JOB ITEM:
Please rewrite the lines of the records that begin at the line containing "Food delivery business." and stop after the line containing "I am playing". Replace "#data" with "data" throughout those lines and keep everything else unchanged.

Recorded data:
------------------------------------------------------------------------

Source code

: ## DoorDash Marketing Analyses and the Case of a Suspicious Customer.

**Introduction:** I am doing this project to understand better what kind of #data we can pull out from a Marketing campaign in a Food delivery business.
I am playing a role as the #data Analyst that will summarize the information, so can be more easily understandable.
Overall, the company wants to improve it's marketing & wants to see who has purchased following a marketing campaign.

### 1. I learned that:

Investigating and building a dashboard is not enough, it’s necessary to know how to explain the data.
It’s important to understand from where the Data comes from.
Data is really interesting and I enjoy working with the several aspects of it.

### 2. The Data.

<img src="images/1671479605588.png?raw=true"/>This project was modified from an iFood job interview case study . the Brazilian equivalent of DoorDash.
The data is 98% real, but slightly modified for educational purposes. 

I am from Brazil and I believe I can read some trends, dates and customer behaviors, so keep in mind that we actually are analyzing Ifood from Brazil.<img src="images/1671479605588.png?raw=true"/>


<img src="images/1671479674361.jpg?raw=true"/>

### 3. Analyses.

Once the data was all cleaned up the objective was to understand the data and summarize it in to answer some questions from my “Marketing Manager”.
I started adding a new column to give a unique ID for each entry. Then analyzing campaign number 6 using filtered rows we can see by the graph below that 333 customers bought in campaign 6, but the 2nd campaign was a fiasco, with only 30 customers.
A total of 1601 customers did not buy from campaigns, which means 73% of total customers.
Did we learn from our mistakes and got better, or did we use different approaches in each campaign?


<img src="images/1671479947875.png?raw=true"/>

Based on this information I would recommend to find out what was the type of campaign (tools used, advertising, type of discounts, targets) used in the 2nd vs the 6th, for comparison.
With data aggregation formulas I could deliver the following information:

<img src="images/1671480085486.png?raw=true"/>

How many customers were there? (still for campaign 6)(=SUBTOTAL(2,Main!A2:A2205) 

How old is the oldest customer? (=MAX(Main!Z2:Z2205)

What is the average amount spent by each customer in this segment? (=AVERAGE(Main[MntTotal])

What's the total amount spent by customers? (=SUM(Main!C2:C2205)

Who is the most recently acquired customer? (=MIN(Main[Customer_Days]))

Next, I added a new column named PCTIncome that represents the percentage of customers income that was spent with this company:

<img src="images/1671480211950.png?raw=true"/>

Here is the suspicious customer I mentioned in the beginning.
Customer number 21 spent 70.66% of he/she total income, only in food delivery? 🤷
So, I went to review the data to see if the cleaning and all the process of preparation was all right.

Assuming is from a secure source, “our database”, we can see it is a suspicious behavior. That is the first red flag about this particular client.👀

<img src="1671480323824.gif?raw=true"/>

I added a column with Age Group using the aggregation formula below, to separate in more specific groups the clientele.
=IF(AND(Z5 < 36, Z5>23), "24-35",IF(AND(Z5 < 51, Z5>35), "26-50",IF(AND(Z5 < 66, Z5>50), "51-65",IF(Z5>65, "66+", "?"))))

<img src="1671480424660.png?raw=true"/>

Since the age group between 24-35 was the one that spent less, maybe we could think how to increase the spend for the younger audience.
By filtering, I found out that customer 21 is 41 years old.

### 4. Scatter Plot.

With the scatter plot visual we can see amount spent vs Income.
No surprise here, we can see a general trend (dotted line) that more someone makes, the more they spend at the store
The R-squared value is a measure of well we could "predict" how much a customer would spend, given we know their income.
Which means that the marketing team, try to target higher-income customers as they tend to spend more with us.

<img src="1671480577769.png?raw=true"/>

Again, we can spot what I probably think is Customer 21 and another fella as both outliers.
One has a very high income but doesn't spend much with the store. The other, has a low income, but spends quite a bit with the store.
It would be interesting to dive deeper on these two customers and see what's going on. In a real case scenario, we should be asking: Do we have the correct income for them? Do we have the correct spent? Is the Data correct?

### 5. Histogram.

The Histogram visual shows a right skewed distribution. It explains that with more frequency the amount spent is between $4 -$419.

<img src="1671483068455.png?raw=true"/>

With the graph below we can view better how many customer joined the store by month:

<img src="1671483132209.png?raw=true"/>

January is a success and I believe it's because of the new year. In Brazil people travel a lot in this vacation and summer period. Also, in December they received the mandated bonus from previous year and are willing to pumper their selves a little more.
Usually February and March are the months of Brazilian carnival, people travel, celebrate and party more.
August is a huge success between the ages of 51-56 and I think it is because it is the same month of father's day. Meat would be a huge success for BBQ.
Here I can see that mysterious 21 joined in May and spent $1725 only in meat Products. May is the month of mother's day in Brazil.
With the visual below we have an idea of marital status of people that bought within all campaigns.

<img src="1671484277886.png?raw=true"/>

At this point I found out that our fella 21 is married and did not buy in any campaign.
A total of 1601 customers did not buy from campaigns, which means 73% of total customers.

------------------------------------------------------------------------

RESULT OF THE EXERCISE:
**Introduction:** I am doing this project to understand better what kind of data we can pull out from a Marketing campaign in a Food delivery business.
I am playing a role as the data Analyst that will summarize the information, so can be more easily understandable.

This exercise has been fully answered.